Saturday, December 31, 2011

Welcome the New Year with Bridge of Light!



Happy New Year! Welcome the new year with Bridge of Light, a new winter holiday honoring LGBT culture.


Rainbow Arch candle holder
People celebrate Bridge of Light by lighting six candles, one for each color of the rainbow flag, on New Year’s Eve -- or from Dec. 26 to Jan. 1, one candle per day.


For a new version of this article, click this link to Qspirit.net:
Welcome the New Year with rainbow candles! Bridge of Light honors LGBTQ culture

Each candle stands for a spiritual principle and its expression in the lives and history of lesbian, gay, bisexual, transgender and queer people. The candles are intended to provide a starting point for individual and group meditations on these principles:

1. Red - The Root of Spirit (Community)
2. Orange - The Fire of Spirit (Eros)
3. Yellow - The Core of Spirit (Self-Esteem)
4. Green - The Heart of Spirit (Love)

SUPPLIED RECORDS:
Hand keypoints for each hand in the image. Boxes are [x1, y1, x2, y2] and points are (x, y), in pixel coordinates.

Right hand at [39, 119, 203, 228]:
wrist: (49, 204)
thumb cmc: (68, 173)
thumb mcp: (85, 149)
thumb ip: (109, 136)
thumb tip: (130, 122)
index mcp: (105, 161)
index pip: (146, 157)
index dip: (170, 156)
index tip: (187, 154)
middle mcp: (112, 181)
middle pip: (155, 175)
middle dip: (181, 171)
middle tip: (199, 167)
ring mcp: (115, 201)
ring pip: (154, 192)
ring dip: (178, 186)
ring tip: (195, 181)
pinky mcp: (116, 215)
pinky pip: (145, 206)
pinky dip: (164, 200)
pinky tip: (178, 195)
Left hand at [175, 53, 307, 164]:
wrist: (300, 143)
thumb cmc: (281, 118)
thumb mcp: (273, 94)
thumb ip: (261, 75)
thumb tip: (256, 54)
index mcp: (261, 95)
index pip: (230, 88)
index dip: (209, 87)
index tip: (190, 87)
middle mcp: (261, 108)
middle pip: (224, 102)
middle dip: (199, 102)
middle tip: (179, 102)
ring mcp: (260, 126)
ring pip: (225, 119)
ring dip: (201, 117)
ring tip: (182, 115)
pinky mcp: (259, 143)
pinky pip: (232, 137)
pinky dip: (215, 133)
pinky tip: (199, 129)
==
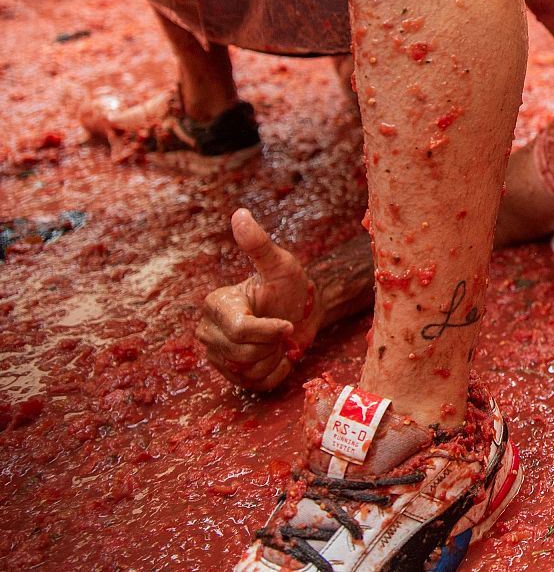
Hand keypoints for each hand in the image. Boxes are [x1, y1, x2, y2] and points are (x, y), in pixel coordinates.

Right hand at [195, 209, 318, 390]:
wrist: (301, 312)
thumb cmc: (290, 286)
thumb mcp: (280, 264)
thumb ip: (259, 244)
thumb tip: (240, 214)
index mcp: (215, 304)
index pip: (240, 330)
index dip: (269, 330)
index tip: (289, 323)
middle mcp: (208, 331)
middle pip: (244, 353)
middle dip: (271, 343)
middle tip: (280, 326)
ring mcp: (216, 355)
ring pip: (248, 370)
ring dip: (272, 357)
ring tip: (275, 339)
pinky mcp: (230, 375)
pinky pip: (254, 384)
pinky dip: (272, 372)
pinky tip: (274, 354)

QUESTIONS ON THE MATERIAL:
a - According to the Bridge of Light post, how many candles do people light to celebrate the holiday?
b - For each statement, say yes or no depending on whether it agrees with the Bridge of Light post, and quote the exact words that decide it. (i) The candles may be lit one per day from Dec. 26 to Jan. 1. (ii) The orange candle stands for love. (iii) The red candle is called The Root of Spirit.
c - From the Bridge of Light post, copy out everything from "Saturday, December 31, 2011" down to "honoring LGBT culture.".
You can leave the rows aside.

ANSWERS TO THE EXERCISE:
a - Six candles, one for each color of the rainbow flag.

b -
(i) Yes: "or from Dec. 26 to Jan. 1, one candle per day"
(ii) No: "Orange - The Fire of Spirit (Eros)"
(iii) Yes: "Red - The Root of Spirit (Community)"

c -
Saturday, December 31, 2011

Welcome the New Year with Bridge of Light!



Happy New Year! Welcome the new year with Bridge of Light, a new winter holiday honoring LGBT culture.